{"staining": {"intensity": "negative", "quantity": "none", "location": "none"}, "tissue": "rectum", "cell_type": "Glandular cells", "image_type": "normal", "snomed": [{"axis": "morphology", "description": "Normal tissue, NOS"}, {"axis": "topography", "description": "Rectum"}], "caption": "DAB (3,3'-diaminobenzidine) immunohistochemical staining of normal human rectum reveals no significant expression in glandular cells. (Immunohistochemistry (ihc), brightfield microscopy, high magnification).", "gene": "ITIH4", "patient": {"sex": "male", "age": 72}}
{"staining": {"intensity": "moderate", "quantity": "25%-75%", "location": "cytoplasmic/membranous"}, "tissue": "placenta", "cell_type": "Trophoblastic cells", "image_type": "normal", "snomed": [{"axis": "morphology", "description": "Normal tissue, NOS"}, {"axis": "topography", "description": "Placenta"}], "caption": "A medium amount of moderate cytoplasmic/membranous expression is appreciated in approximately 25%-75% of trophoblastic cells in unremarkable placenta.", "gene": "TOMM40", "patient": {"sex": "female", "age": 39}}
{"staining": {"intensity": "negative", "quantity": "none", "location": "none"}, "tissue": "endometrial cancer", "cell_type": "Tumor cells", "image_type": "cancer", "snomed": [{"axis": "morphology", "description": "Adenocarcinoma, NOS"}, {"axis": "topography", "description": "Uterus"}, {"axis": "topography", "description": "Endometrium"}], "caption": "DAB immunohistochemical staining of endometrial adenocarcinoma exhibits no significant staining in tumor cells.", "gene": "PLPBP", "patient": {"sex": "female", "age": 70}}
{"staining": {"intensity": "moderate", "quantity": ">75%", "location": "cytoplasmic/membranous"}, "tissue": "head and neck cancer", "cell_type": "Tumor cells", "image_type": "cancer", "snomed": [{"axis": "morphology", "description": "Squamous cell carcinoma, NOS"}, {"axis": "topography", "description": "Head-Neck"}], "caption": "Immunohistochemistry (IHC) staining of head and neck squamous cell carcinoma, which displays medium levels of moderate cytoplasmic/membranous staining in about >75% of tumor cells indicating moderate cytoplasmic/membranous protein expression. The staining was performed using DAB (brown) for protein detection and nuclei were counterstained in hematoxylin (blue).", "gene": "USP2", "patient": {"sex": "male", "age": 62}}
○ ○ ○ ○
Assignment:
An exact copy of the data is needed, running from its first line through the line that holds "staining of endometrial", and nothing beyond that.

Solution to this task:
{"staining": {"intensity": "negative", "quantity": "none", "location": "none"}, "tissue": "rectum", "cell_type": "Glandular cells", "image_type": "normal", "snomed": [{"axis": "morphology", "description": "Normal tissue, NOS"}, {"axis": "topography", "description": "Rectum"}], "caption": "DAB (3,3'-diaminobenzidine) immunohistochemical staining of normal human rectum reveals no significant expression in glandular cells. (Immunohistochemistry (ihc), brightfield microscopy, high magnification).", "gene": "ITIH4", "patient": {"sex": "male", "age": 72}}
{"staining": {"intensity": "moderate", "quantity": "25%-75%", "location": "cytoplasmic/membranous"}, "tissue": "placenta", "cell_type": "Trophoblastic cells", "image_type": "normal", "snomed": [{"axis": "morphology", "description": "Normal tissue, NOS"}, {"axis": "topography", "description": "Placenta"}], "caption": "A medium amount of moderate cytoplasmic/membranous expression is appreciated in approximately 25%-75% of trophoblastic cells in unremarkable placenta.", "gene": "TOMM40", "patient": {"sex": "female", "age": 39}}
{"staining": {"intensity": "negative", "quantity": "none", "location": "none"}, "tissue": "endometrial cancer", "cell_type": "Tumor cells", "image_type": "cancer", "snomed": [{"axis": "morphology", "description": "Adenocarcinoma, NOS"}, {"axis": "topography", "description": "Uterus"}, {"axis": "topography", "description": "Endometrium"}], "caption": "DAB immunohistochemical staining of endometrial adenocarcinoma exhibits no significant staining in tumor cells.", "gene": "PLPBP", "patient": {"sex": "female", "age": 70}}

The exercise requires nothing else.